Pour préserver ses données et sa vie privée, il est conseillé à l’utilisateur :
d’être attentif, pour tout objet connecté, aux caractéristiques, au fonctionnement et aux interactions avec les autres appareils électroniques ;
de limiter, après l’achat d’un objet connecté, les vulnérabilités pouvant être exploitées par des personnes ou des organisations malveillantes en veillant notamment à :
changer les identifiants par défaut fournis par les fabricants ;
choisir un mot de passe robuste ;
changer fréquemment le nom et le mot de passe par défaut de chaque objet connecté ;
sécuriser la connexion aux autres appareils communicants en procédant régulièrement aux mises à jour de sécurité et mises à jour logicielles ;
restreindre l’accès à son réseau personnel et isoler son accès à internet d’autres éléments connectés au réseau.

Comment bien choisir son objet connecté ou son application de santé ?
Privilégier les applications disposant du statut de dispositif médical, requis par l’ANSM (Agence nationale de sécurité du médicament et des produits de santé) : cette réglementation spécifique oblige les applications à disposer d’un marquage de conformité européen, visant à s’assurer que plusieurs conditions de sécurité et de performance sont bien remplies.
Vérifier, avant l’achat d’un objet connecté, la présence du marquage « CE » : ce label atteste qu’il est conforme aux règles de sécurité prévues par la réglementation en vigueur.
Vérifier auprès du vendeur, avant l’achat d’un objet connecté, la durée durant laquelle les mises à jour logicielles que le producteur fournit, restent compatibles avec les fonctionnalités du bien : le vendeur d’un bien comportant des éléments numériques doit fournir cette information.

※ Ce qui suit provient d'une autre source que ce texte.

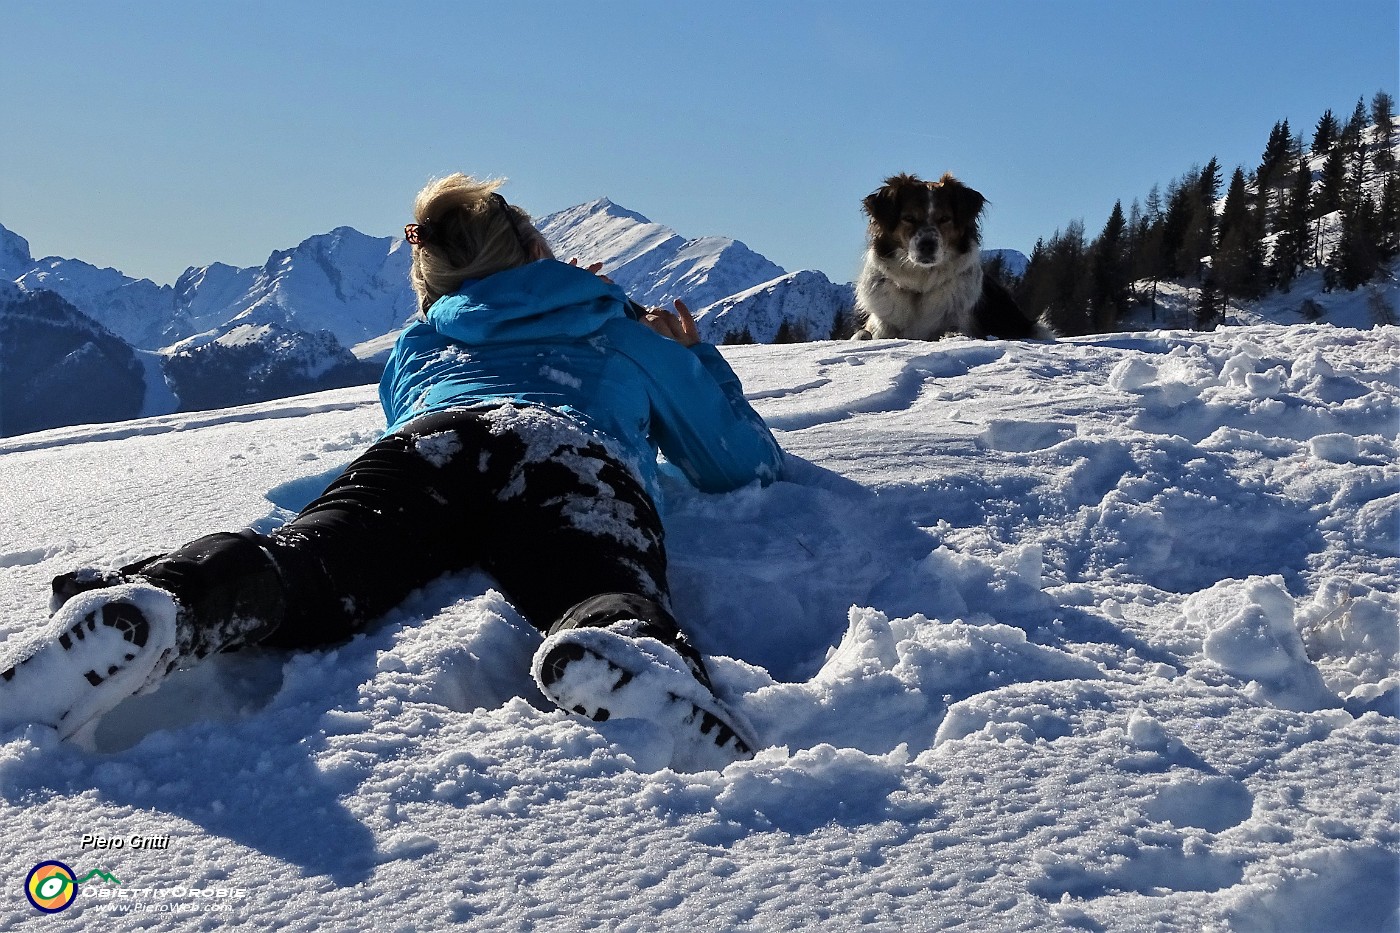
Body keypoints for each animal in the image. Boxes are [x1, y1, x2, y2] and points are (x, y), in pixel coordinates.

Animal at [851, 172, 1052, 340]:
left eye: (944, 218)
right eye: (908, 218)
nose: (927, 245)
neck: (921, 286)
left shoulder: (960, 323)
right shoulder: (882, 325)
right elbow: (864, 334)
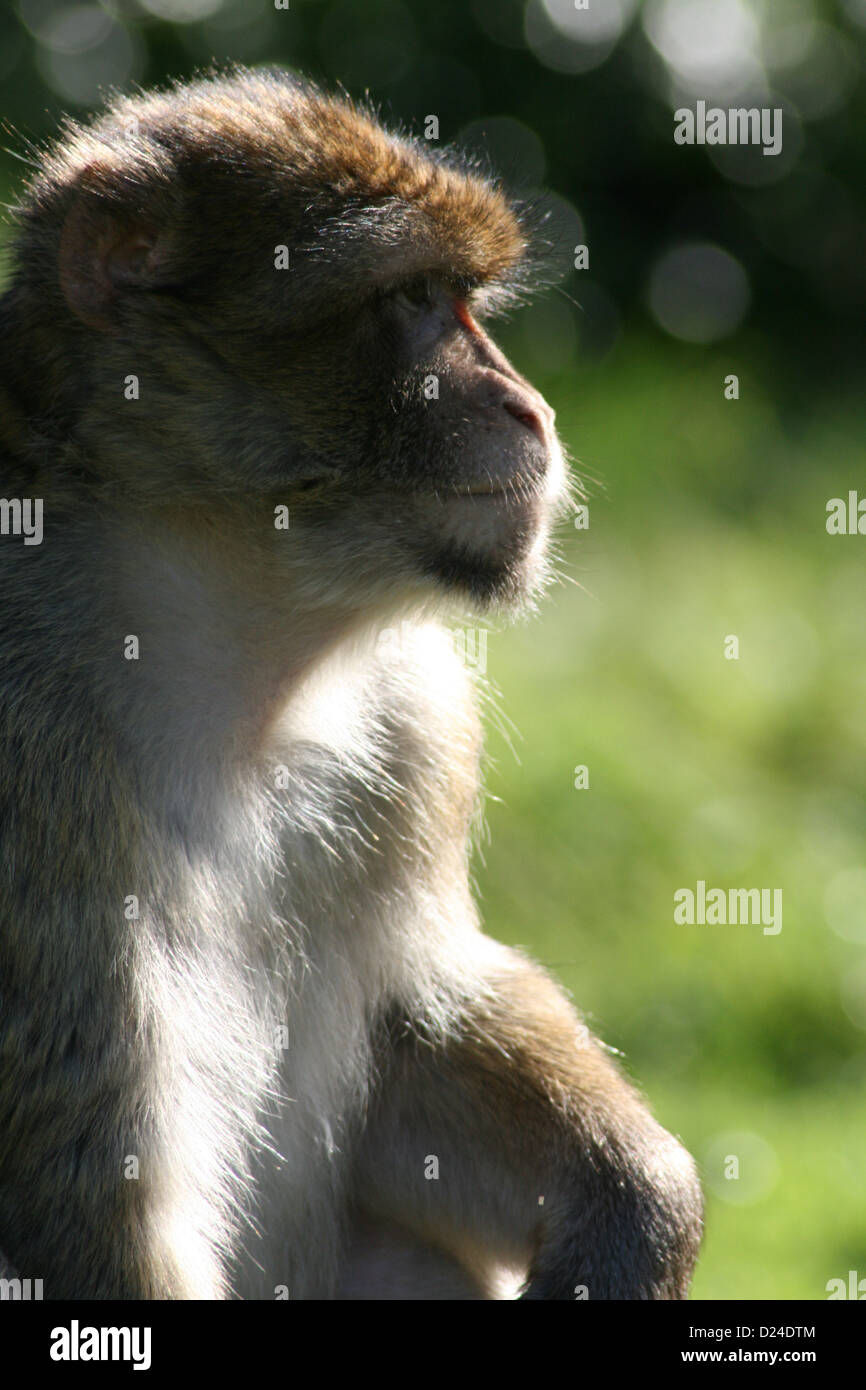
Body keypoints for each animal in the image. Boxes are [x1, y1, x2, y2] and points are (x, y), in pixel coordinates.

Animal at [0, 68, 702, 1300]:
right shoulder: (34, 759)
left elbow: (420, 1020)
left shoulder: (415, 716)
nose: (528, 407)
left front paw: (638, 1202)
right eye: (410, 298)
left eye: (464, 300)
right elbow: (96, 1206)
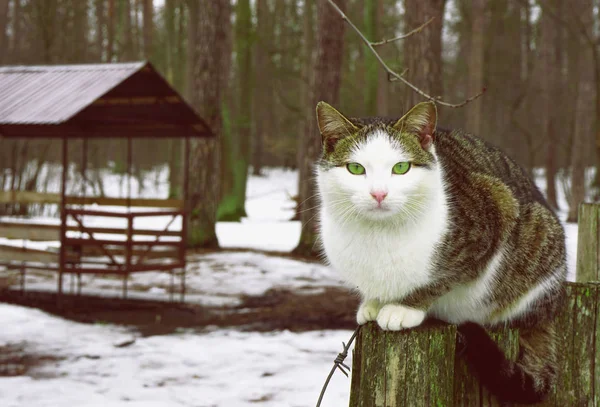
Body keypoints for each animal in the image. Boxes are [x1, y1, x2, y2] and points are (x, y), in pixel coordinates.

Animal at [314, 101, 568, 404]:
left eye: (401, 167)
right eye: (355, 168)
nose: (379, 194)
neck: (379, 232)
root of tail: (553, 306)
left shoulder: (491, 216)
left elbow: (443, 278)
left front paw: (403, 307)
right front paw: (373, 303)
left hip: (539, 238)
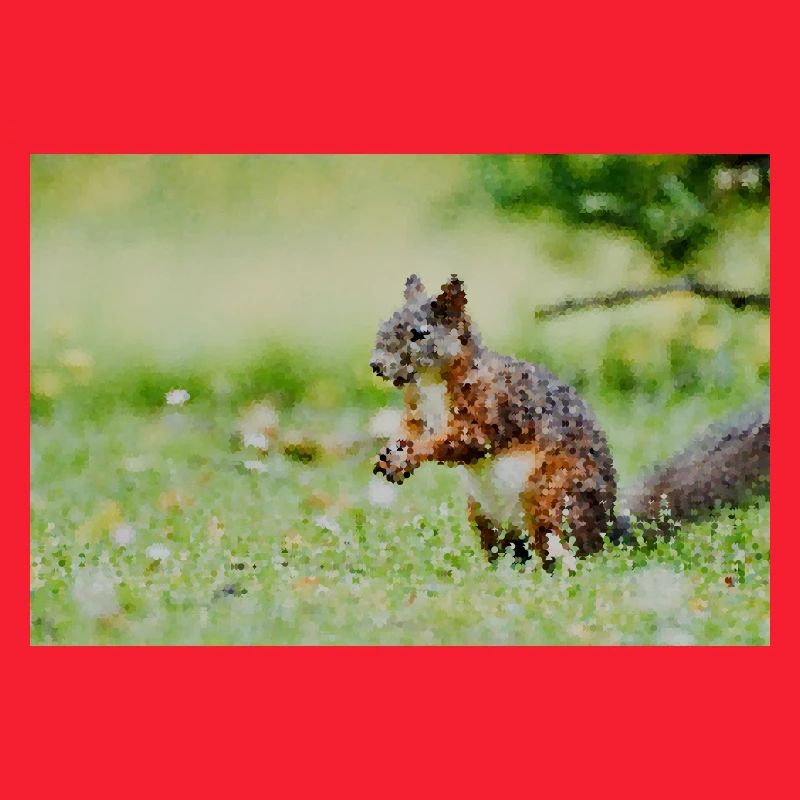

Privilégier, sur internet, les sites connus et qui offrent une sécurité maximale quant au paiement ; même si la qualité ne dépend pas que du prix, les prix bas ne sont pas forcément synonymes de bonnes affaires.
S’informer, avant l’achat d’un objet connecté ou le téléchargement d’une application, sur les dispositifs de protection des données mis en place.

Si l’objet connecté n’est pas conforme ou ne fonctionne pas, le consommateur peut faire jouer la garantie afin d’être remboursé ou d’obtenir le remplacement de l’objet.
L’objet est considéré comme non-conforme par exemple s’il ne correspond pas à la description donnée par le vendeur, ou encore s’il ne présente pas les qualités détaillées dans une publicité le concernant ou dans son étiquetage, ou s’il ne correspond pas à l’usage spécial recherché contrairement à ce que le vendeur affirme…
Le délai pour faire jouer la garantie légale de conformité est de deux ans pour les biens neufs et d’occasion.
Si l’objet a été acheté neuf, l’acquéreur bénéficie durant deux ans de la garantie légale de conformité sans avoir à prouver que le défaut était présent au jour de la vente.
Si l’objet a été acheté d’occasion depuis plus de 12 mois, l’acquéreur doit prouver l’existence du défaut de conformité au jour de la vente.